Now that we have introduced sampling we have reduced our visibility into the true shape and size of our traffic.
We can recover some of that visibility by sending our spans to the spanmetrics
connector in a separate collector pipeline.
This connector will derive Rate, Error, and Duration (RED) metrics from the spans it processes.
The spanmetrics
connector provides a reasonable starting point as its default configuration, so we will simply add it to our collector configuration and feed it trace data from the otlp
receiver.
@@ -53,14 +54,20 @@
debug:
verbosity: detailed
+ connectors:
+ spanmetrics:
+
service:
pipelines:
traces:
receivers: [otlp]
processors: [tail_sampling]
exporters: [otlp/traces]
- metrics:
+ traces/spanmetrics:
receivers: [otlp]
+ exporters: [spanmetrics]
+ metrics:
+ receivers: [otlp,spanmetrics]
exporters: [otlphttp/metrics]
logs:
receivers: [otlp]
With this change to our collector configuration the spanmetrics
connector will consume spans from the otlp
receiver, generate metrics from those spans, and produce those metrics on our metrics
pipeline to the otlphttp/metrics
exporter to Prometheus.
Let's apply this change to our collector deployment:
kubectl apply -f https://raw.githubusercontent.com/pavolloffay/kubecon-eu-2024-opentelemetry-kubernetes-tracing-tutorial/main/backend/06-collector.yaml
Once this change is applied we can query Prometheus for the calls_total
metrics and observe the metrics generated from our trace data:
To tie together our new RED metrics with our trace data we can configure Jaeger to display service performance metrics from Prometheus. We can do this by adding environment variables that tell Jaeger where to find metrics and how to interpret them.

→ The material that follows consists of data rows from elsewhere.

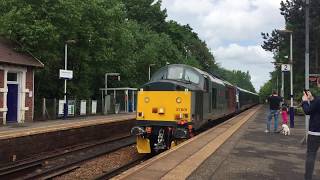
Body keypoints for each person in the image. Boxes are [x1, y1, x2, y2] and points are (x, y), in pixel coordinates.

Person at [302, 90, 320, 180]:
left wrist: (305, 101)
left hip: (315, 132)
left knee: (311, 155)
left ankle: (308, 178)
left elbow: (308, 111)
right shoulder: (317, 100)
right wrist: (312, 99)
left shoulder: (318, 100)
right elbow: (315, 108)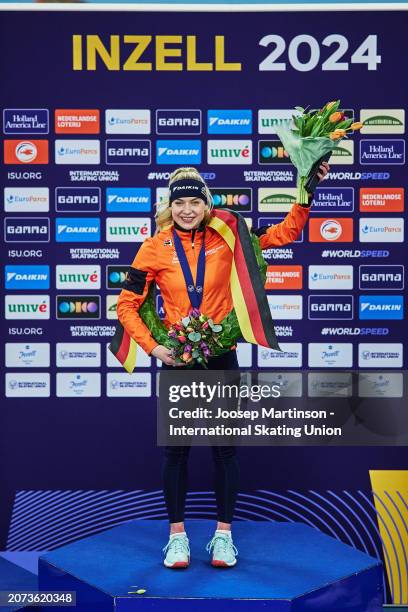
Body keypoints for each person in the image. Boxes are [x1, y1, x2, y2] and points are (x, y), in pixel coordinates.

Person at [116, 163, 329, 569]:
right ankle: (177, 539)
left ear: (207, 204)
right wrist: (154, 348)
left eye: (195, 201)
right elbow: (126, 306)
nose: (187, 209)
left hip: (221, 356)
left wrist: (306, 192)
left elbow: (283, 234)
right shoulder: (153, 247)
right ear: (169, 206)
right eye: (179, 202)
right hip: (177, 360)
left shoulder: (230, 239)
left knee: (223, 450)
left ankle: (223, 537)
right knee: (175, 453)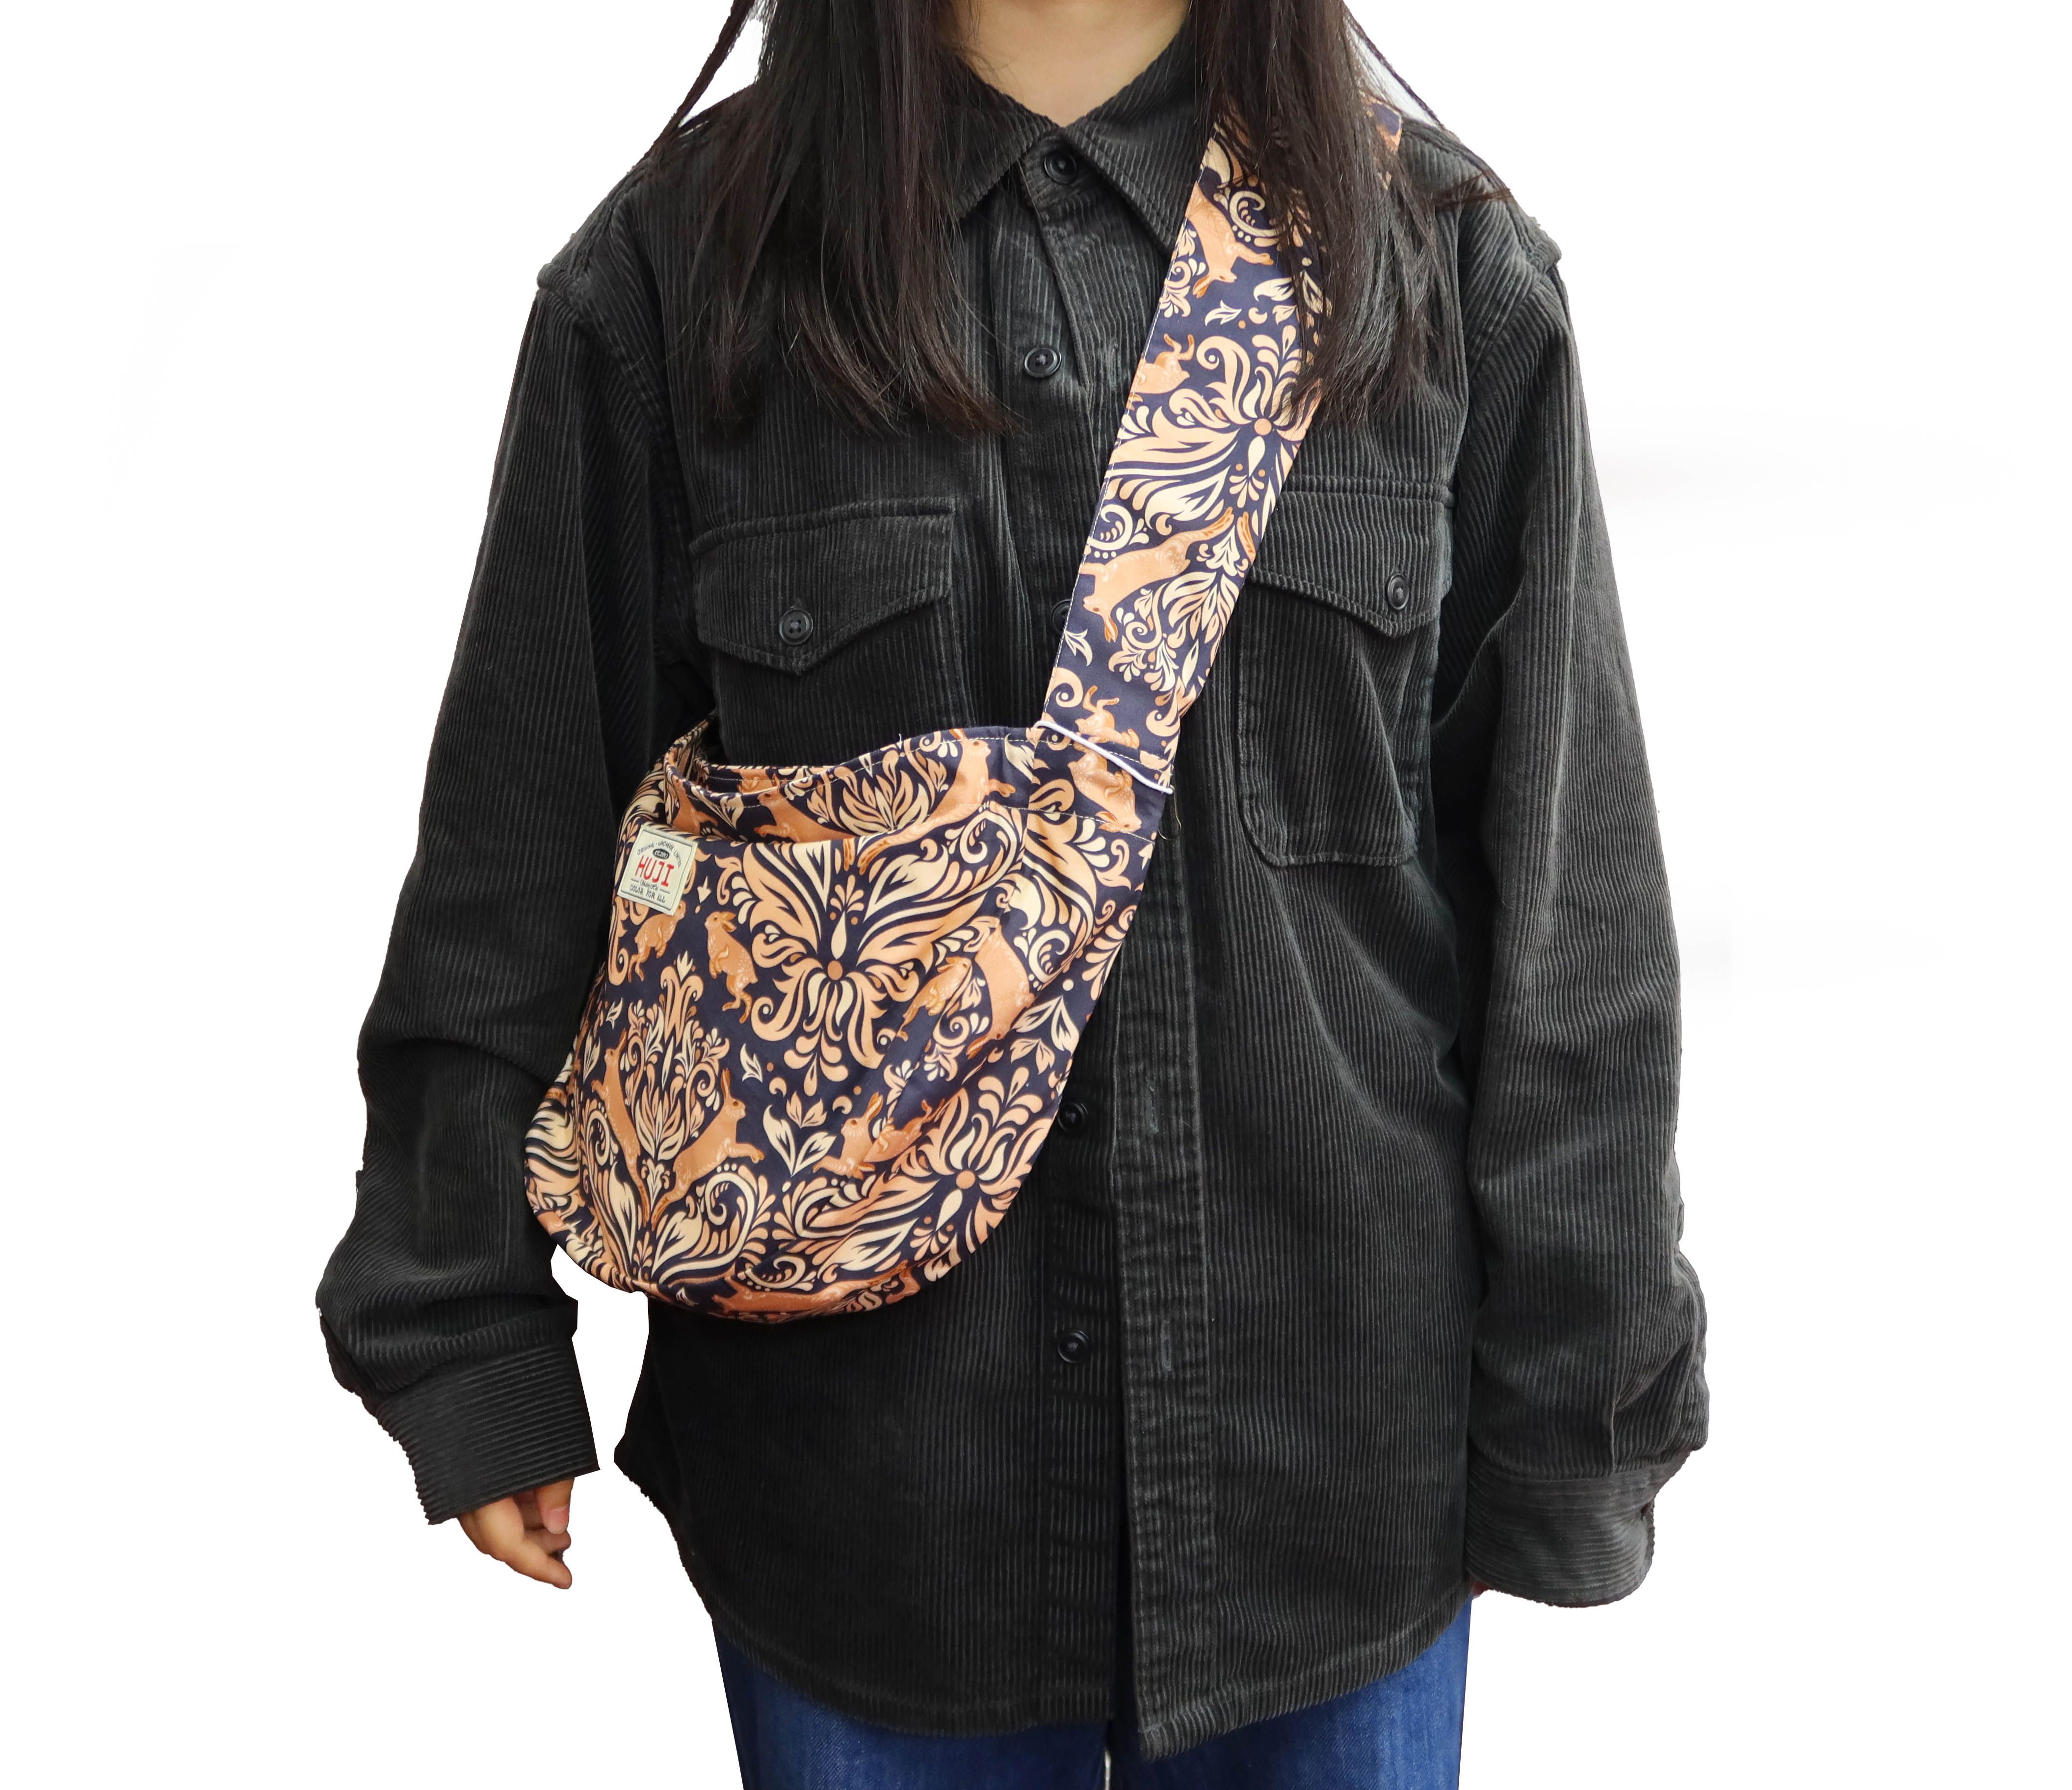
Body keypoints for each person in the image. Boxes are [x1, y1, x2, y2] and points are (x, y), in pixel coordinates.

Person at [316, 0, 1707, 1783]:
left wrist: (1580, 1403)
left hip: (1336, 1484)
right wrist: (466, 1329)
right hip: (864, 1502)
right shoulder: (682, 278)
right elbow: (517, 847)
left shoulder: (1436, 269)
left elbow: (1572, 907)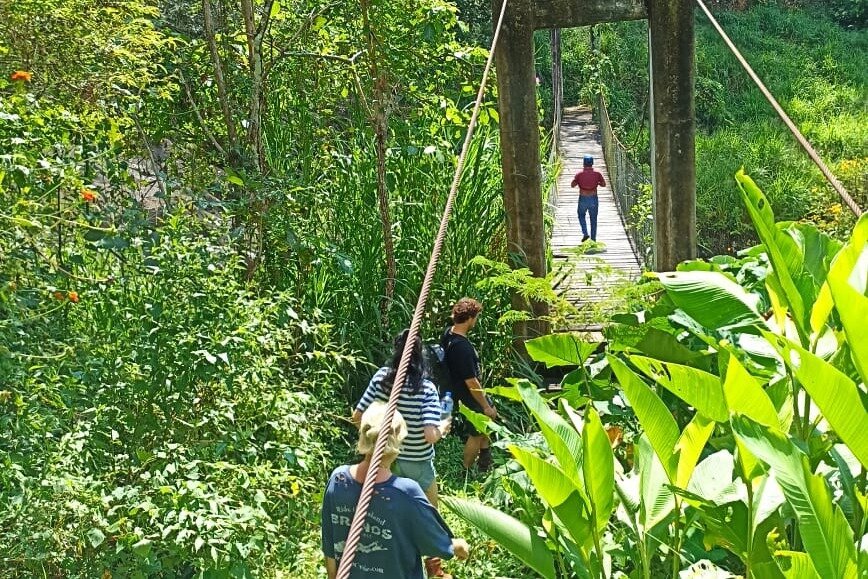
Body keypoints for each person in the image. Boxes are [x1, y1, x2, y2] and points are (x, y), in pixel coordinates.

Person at [322, 402, 470, 579]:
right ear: (399, 439)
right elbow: (435, 543)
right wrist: (458, 546)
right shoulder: (406, 492)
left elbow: (329, 546)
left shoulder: (338, 479)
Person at [352, 330, 454, 578]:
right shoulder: (426, 388)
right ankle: (435, 569)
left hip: (384, 460)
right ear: (421, 357)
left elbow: (357, 417)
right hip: (418, 462)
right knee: (430, 514)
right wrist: (444, 426)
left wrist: (377, 437)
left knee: (386, 513)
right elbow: (430, 434)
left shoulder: (380, 379)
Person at [441, 297, 496, 472]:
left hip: (456, 387)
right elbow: (471, 381)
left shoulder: (448, 334)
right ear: (471, 319)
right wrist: (485, 405)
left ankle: (485, 458)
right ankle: (465, 470)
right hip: (467, 392)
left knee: (488, 420)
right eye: (476, 318)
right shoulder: (462, 347)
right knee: (477, 431)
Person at [570, 154, 606, 242]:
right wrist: (597, 183)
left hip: (583, 198)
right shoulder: (597, 174)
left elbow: (572, 185)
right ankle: (593, 239)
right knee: (593, 219)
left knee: (581, 215)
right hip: (593, 198)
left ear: (584, 163)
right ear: (592, 163)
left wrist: (578, 181)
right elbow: (604, 184)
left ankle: (585, 233)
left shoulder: (579, 174)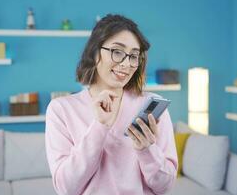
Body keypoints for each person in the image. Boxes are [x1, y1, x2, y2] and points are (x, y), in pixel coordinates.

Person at [45, 14, 177, 195]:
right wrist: (100, 127)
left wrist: (147, 151)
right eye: (117, 52)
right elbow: (66, 188)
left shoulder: (151, 107)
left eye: (134, 56)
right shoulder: (61, 109)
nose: (126, 63)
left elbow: (165, 187)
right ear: (94, 52)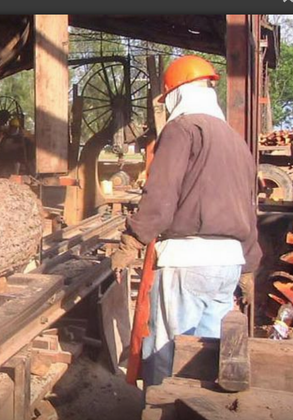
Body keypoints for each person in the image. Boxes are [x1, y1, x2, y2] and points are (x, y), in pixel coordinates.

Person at [110, 55, 261, 388]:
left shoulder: (182, 129)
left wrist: (131, 241)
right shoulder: (237, 142)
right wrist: (249, 267)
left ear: (177, 94)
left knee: (168, 351)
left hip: (188, 263)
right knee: (206, 357)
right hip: (228, 266)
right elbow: (247, 210)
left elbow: (161, 197)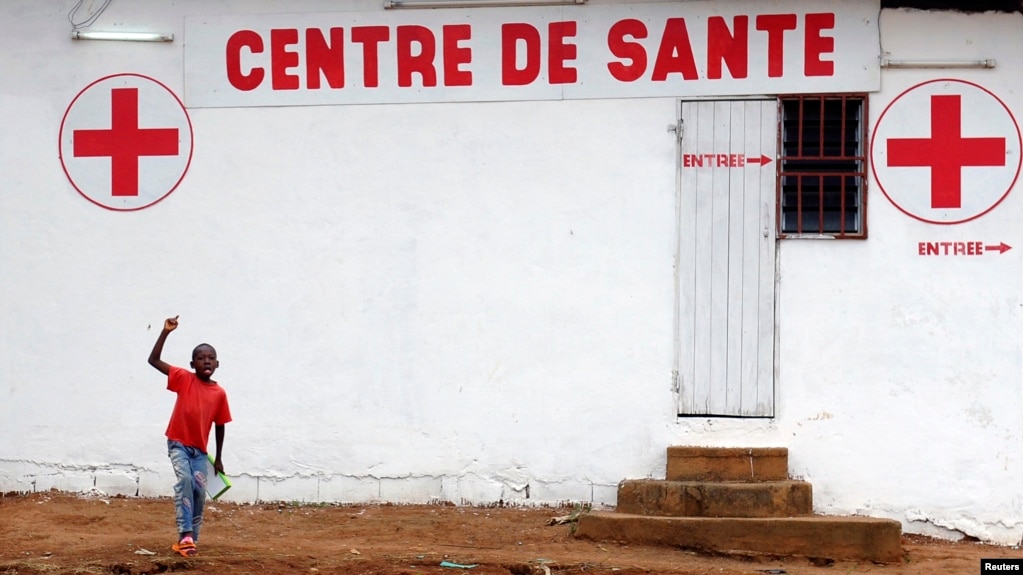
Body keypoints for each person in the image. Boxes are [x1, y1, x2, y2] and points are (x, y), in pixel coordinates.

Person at [148, 315, 233, 557]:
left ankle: (190, 540)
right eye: (201, 357)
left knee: (198, 490)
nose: (206, 361)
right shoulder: (184, 378)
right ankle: (185, 534)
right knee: (185, 481)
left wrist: (218, 458)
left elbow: (220, 425)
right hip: (178, 444)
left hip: (200, 452)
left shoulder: (219, 393)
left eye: (211, 358)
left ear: (217, 364)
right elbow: (153, 360)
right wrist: (166, 332)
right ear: (192, 363)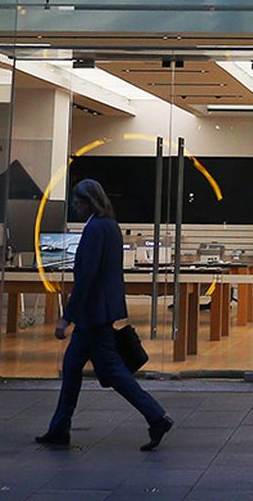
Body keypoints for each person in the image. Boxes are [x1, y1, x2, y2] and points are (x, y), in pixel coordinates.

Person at [36, 178, 172, 451]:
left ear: (90, 202)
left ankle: (156, 416)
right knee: (75, 368)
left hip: (92, 316)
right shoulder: (110, 226)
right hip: (102, 312)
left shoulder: (96, 229)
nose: (75, 207)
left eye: (78, 202)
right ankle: (60, 426)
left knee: (109, 371)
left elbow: (87, 276)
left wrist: (68, 317)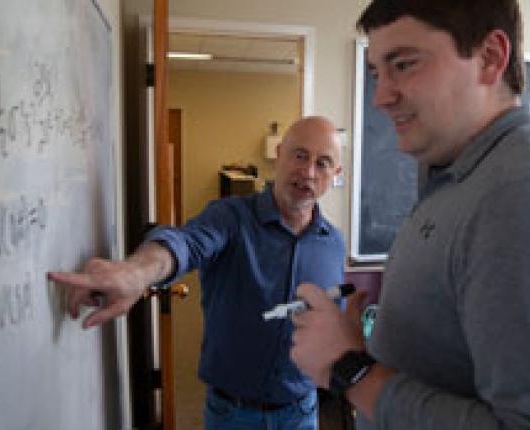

- name: METRICS_STORAGE_TYPE
value: "prometheus"
- name: PROMETHEUS_SERVER_URL
value: "http://prometheus.observability-backend"
- name: PROMETHEUS_QUERY_SUPPORT_SPANMETRICS_CONNECTOR
value: "true"
- name: PROMETHEUS_QUERY_NORMALIZE_CALLS
value: "true"
- name: PROMETHEUS_QUERY_NORMALIZE_DURATION
value: "true"
These new variables tell Jaeger that we are producing metrics into Prometheus using the
spanmetrics
connector and that it should expect the calls
and duration
metric names
to be normalized for Prometheus as calls_total
and duration_milliseconds_*
. With this
information Jaeger is able to query Prometheus and present a dashboard for each service
showing the RED metrics for all of its traced operations.